• Problem details: Each record must reappear in the answer exactly as it is written.

• Entries taken from a collection:
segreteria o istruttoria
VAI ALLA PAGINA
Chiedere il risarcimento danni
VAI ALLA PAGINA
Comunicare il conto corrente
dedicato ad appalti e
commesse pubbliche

• Problem solution:
segreteria o istruttoria
VAI ALLA PAGINA
Chiedere il risarcimento danni
VAI ALLA PAGINA
Comunicare il conto corrente
dedicato ad appalti e
commesse pubbliche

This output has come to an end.